## Source material
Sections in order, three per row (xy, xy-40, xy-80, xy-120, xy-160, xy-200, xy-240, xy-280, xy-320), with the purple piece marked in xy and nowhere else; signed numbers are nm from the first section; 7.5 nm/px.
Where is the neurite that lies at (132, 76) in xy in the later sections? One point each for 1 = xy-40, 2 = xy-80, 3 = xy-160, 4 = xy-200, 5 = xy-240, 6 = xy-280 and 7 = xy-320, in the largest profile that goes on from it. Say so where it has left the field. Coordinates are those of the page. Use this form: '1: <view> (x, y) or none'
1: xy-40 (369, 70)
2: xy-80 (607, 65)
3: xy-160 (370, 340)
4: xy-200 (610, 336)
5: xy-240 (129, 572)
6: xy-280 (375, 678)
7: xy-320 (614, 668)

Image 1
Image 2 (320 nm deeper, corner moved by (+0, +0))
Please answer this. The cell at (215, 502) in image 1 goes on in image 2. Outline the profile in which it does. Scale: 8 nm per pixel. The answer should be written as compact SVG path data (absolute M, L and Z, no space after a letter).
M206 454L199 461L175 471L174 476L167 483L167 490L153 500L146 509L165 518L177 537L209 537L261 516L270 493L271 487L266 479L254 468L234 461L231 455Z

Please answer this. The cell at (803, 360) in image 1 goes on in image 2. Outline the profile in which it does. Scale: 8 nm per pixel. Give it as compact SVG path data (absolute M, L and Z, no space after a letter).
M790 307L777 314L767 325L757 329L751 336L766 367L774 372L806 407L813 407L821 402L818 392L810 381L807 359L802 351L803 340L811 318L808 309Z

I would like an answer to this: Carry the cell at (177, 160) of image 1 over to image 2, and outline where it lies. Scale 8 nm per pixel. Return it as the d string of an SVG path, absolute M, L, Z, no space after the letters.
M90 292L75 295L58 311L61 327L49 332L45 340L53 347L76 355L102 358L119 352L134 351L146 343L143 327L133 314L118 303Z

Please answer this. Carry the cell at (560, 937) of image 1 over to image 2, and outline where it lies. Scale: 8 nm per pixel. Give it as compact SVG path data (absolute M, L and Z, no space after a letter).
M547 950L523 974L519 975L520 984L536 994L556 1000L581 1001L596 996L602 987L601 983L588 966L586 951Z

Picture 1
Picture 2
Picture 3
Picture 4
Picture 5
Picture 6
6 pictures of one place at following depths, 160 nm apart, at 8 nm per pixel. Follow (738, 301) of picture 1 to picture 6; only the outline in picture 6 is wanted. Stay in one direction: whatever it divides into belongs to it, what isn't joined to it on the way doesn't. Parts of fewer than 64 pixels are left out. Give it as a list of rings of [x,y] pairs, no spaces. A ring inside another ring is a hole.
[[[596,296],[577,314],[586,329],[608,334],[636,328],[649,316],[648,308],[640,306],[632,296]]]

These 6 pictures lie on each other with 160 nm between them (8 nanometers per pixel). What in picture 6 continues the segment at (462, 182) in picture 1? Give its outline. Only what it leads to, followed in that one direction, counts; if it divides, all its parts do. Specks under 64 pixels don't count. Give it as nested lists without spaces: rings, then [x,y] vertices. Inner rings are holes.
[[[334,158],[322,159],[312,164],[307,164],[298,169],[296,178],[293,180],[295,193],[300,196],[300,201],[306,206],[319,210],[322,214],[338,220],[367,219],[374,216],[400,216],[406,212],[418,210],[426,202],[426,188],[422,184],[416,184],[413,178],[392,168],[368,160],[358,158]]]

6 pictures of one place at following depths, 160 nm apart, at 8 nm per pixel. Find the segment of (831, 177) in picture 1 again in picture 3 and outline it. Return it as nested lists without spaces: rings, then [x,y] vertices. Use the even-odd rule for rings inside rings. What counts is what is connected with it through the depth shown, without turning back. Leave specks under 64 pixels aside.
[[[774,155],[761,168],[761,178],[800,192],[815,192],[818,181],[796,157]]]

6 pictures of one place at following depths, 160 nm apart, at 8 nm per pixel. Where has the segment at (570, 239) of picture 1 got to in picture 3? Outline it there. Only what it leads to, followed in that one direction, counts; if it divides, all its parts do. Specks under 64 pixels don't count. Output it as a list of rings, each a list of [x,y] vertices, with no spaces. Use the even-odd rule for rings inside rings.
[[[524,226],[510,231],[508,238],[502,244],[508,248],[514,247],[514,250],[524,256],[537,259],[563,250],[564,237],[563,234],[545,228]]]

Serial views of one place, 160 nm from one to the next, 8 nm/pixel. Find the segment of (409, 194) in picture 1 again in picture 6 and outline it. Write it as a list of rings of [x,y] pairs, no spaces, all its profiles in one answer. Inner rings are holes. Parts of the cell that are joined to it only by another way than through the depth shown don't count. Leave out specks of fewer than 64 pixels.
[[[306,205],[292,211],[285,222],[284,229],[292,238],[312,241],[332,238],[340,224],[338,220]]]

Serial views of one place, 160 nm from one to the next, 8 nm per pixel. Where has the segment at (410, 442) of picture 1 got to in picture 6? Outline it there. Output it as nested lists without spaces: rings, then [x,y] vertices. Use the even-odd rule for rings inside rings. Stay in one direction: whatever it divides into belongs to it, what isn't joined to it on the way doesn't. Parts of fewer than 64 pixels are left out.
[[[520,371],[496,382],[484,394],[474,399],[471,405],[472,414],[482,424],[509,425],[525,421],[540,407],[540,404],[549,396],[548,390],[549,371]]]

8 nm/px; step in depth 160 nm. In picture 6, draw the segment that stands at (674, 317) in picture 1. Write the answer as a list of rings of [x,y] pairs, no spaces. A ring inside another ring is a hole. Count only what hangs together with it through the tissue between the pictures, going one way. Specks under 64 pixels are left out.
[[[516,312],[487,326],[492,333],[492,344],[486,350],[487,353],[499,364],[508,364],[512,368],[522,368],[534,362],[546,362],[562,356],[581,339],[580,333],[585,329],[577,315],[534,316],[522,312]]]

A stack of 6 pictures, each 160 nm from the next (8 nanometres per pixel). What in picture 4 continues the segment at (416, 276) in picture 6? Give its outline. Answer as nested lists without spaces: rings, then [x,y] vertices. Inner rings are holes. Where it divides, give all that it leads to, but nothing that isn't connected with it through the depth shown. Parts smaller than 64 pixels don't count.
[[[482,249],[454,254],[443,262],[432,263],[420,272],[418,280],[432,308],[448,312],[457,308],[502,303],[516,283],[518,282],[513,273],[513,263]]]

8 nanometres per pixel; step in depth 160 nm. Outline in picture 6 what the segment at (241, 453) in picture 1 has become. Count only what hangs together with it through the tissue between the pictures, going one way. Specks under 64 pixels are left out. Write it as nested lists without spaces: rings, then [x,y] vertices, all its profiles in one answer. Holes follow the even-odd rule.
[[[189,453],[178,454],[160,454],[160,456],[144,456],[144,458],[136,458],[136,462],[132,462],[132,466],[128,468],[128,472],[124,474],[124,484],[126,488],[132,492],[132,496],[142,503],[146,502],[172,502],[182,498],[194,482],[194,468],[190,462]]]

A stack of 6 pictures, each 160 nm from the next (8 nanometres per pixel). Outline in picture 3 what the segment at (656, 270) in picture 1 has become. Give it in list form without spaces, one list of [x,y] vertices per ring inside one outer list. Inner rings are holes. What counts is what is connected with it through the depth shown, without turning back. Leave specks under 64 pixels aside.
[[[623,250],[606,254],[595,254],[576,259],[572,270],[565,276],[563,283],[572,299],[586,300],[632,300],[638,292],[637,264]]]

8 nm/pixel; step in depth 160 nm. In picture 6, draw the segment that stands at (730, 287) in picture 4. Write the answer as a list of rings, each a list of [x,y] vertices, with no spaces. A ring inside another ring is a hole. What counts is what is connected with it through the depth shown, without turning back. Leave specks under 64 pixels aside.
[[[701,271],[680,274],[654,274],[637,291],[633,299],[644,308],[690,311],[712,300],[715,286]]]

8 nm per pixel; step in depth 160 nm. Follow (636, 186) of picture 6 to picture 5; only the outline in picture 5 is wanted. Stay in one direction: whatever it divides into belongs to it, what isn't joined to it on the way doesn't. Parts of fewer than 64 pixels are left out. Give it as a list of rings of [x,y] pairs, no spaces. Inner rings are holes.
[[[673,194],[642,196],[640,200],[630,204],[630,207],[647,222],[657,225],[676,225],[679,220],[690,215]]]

## Exercise objective
Take the line that contains "8 nm per pixel;" and every line after it in the material above. Set those lines down exactly and nothing more.

## Expected output
8 nm per pixel; step in depth 160 nm. Follow (636, 186) of picture 6 to picture 5; only the outline in picture 5 is wanted. Stay in one direction: whatever it divides into belongs to it, what isn't joined to it on the way doesn't. Parts of fewer than 64 pixels are left out. Give it as a list of rings of [x,y] pairs, no spaces. Inner rings are holes.
[[[673,194],[642,196],[640,200],[630,204],[630,207],[647,222],[657,225],[676,225],[679,220],[690,215]]]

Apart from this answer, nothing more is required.